One-day workshop to be held Sunday, January 5, 2020 at GROUP 2020 on Sanibel Island, FL.
Social media platforms and social network sites generate a multitude of digital trace behavioral data, the scale of which often necessitates the use of computational data science methods. On the other hand, the socio-behavioral and often relational nature of the social media data requires the attention to context of user activity traditionally associated with qualitative analysis. Human-Centered Data Science (HCDS) attempts to bridge this gap by both harnessing the power of computational techniques and accounting for highly situated and nuanced nature of the social media activity. In this workshop we plan to consider the methods, pitfalls, and approaches of how to do HCDS effectively. Moreover, from collating and organizing these approaches we hope to progress to considering best (or at least common) practices in HCDS.

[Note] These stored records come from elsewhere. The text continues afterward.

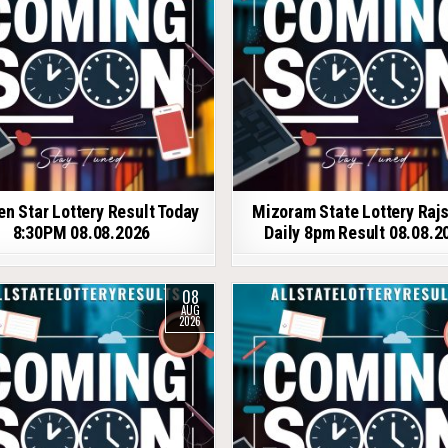
en Star Lottery Result Today
Mizoram State Lottery Raj
8:30PM 08.08.2026
Daily 8pm Result 08.08.2
08
AUG
2026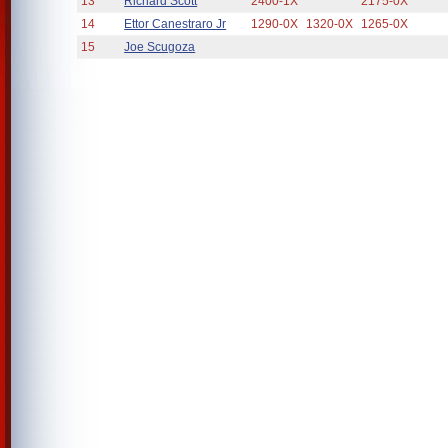
13
Richard Scott
2400-1X
2175-0X
14
Ettor Canestraro Jr
1290-0X
1320-0X
1265-0X
15
Joe Scugoza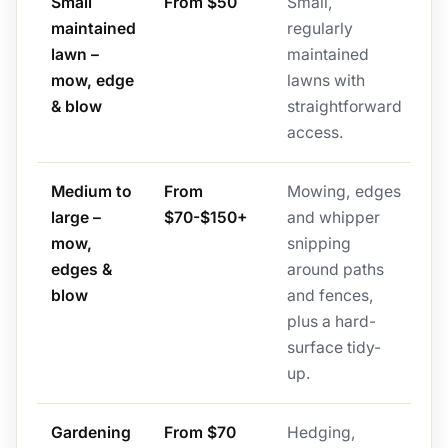
Small
From $50
Small,
maintained
regularly
lawn –
maintained
mow, edge
lawns with
& blow
straightforward
access.
Medium to
From
Mowing, edges
large –
$70-$150+
and whipper
mow,
snipping
edges &
around paths
blow
and fences,
plus a hard-
surface tidy-
up.
Gardening
From $70
Hedging,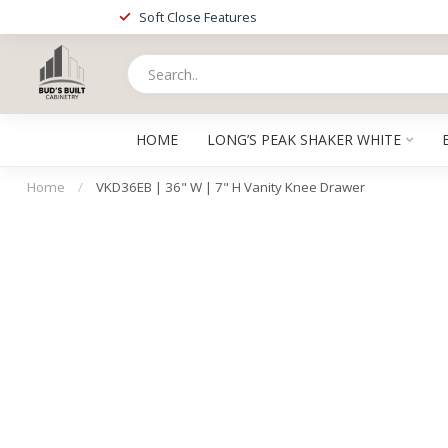
Soft Close Features
HOME
LONG’S PEAK SHAKER WHITE
Home
/
VKD36EB | 36" W | 7" H Vanity Knee Drawer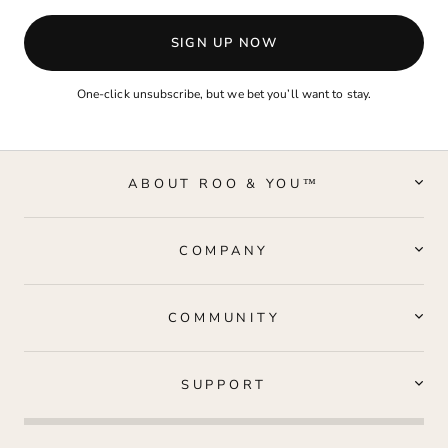
SIGN UP NOW
One-click unsubscribe, but we bet you’ll want to stay.
ABOUT ROO & YOU™
COMPANY
COMMUNITY
SUPPORT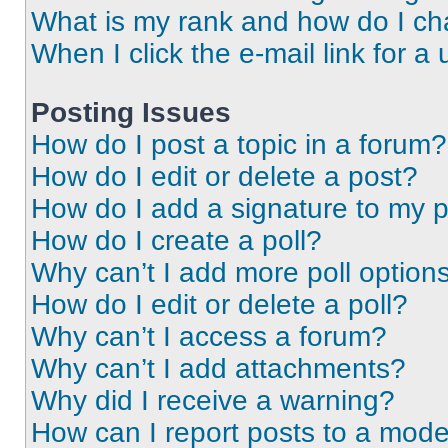
What is my rank and how do I ch
When I click the e-mail link for a 
Posting Issues
How do I post a topic in a forum?
How do I edit or delete a post?
How do I add a signature to my 
How do I create a poll?
Why can’t I add more poll option
How do I edit or delete a poll?
Why can’t I access a forum?
Why can’t I add attachments?
Why did I receive a warning?
How can I report posts to a mode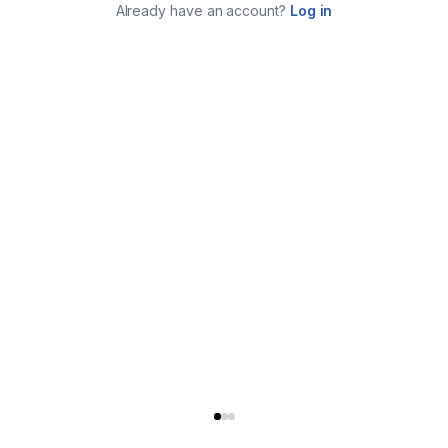
Already have an account?
Log in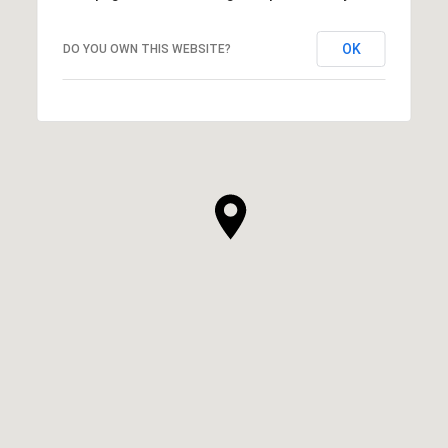
OK
DO YOU OWN THIS WEBSITE?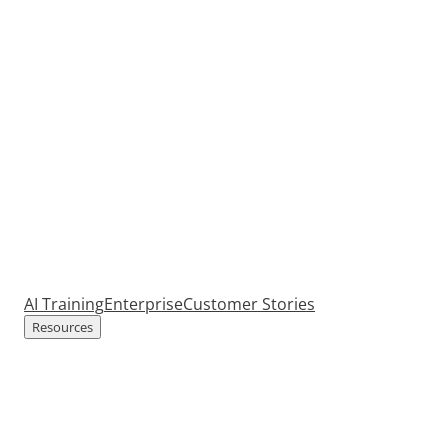
AI Training
Enterprise
Customer Stories
Resources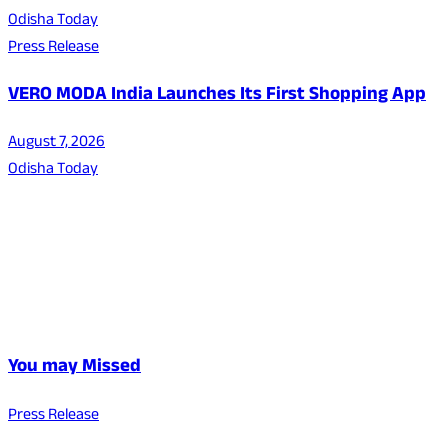
Odisha Today
Press Release
VERO MODA India Launches Its First Shopping App
August 7, 2026
Odisha Today
You may Missed
Press Release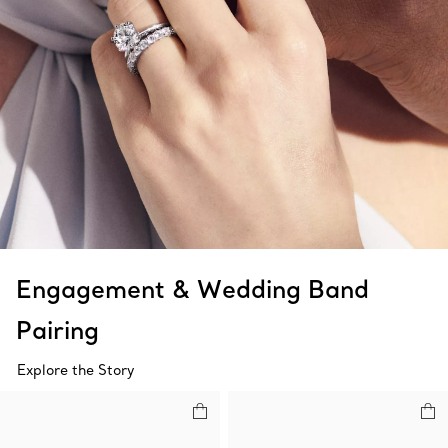
Engagement & Wedding Band
Pairing
Explore the Story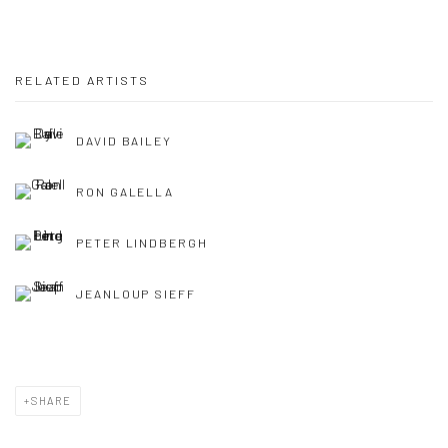
RELATED ARTISTS
DAVID BAILEY
RON GALELLA
PETER LINDBERGH
JEANLOUP SIEFF
SHARE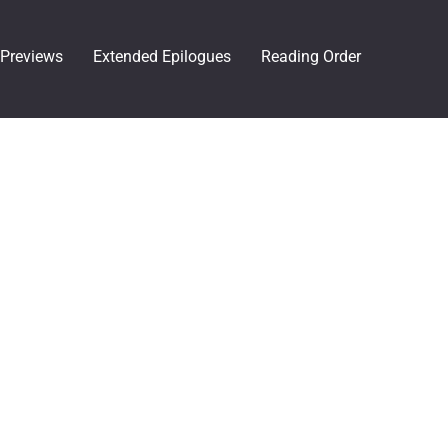
Previews
Extended Epilogues
Reading Order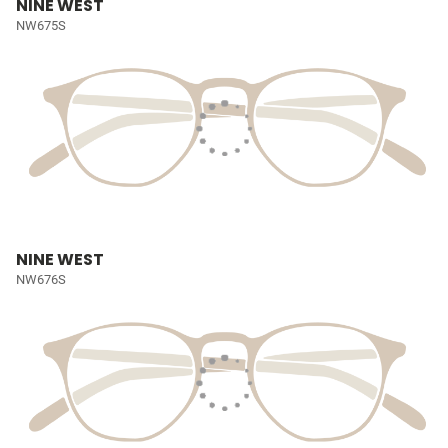
NINE WEST
NW675S
NINE WEST
NW676S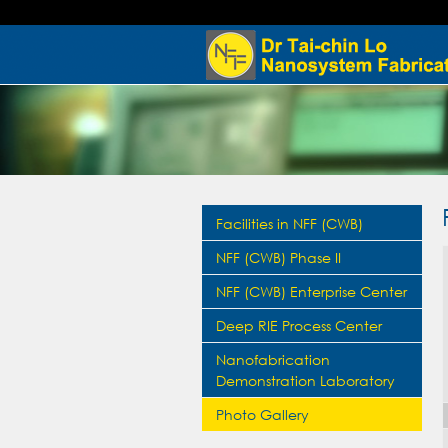
Facilities in NFF (CWB)
NFF (CWB) Phase II
NFF (CWB) Enterprise Center
Deep RIE Process Center
Nanofabrication
Demonstration Laboratory
Photo Gallery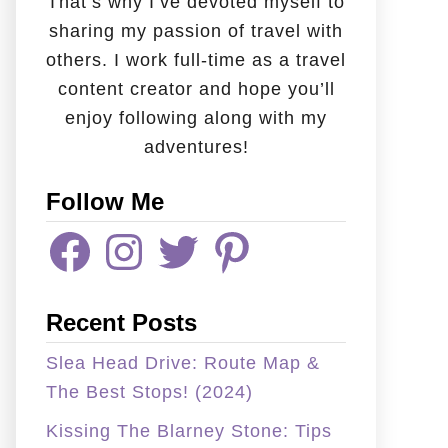
That’s why I’ve devoted myself to
sharing my passion of travel with
others. I work full-time as a travel
content creator and hope you’ll
enjoy following along with my
adventures!
Follow Me
F
I
T
P
A
N
W
I
C
S
I
N
E
T
T
T
B
A
T
E
Recent Posts
O
G
E
R
O
R
R
E
K
A
S
Slea Head Drive: Route Map &
M
T
The Best Stops! (2024)
Kissing The Blarney Stone: Tips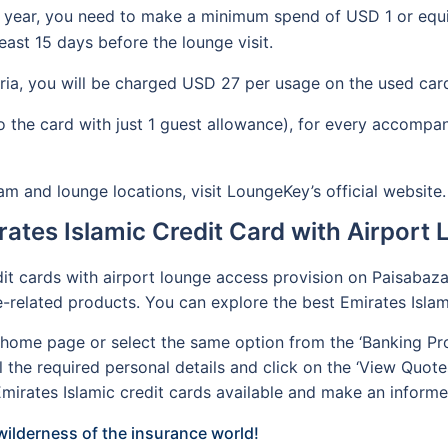
 year, you need to make a minimum spend of USD 1 or equiva
ast 15 days before the lounge visit.
eria, you will be charged USD 27 per usage on the used car
 to the card with just 1 guest allowance), for every accom
and lounge locations, visit LoungeKey’s official website
rates Islamic Credit Card with Airport
dit cards with airport lounge access provision on Paisabazaa
ce-related products. You can explore the best Emirates Isla
r home page or select the same option from the ‘Banking Pro
all the required personal details and click on the ‘View Quote
irates Islamic credit cards available and make an informe
ilderness of the insurance world!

- Bring together and establish a community of sociotechnical researchers from various disciplines and methodological traditions who are interested in combining the human-centered perspective with the computational power of data science methods
- Encourage interaction and collaboration between researchers from different domain areas and methodological traditions.
- Collate a list of existing practices in Human-Centered Data Science and approach the issue of the best practices in this domain.
- Organize the existing practices into coherent emergent categories that will help the HCDS community to refine and extend its practices.
- Compile a HCDS reading list, organized by the above categories, and enable further community engagement with this list through comments.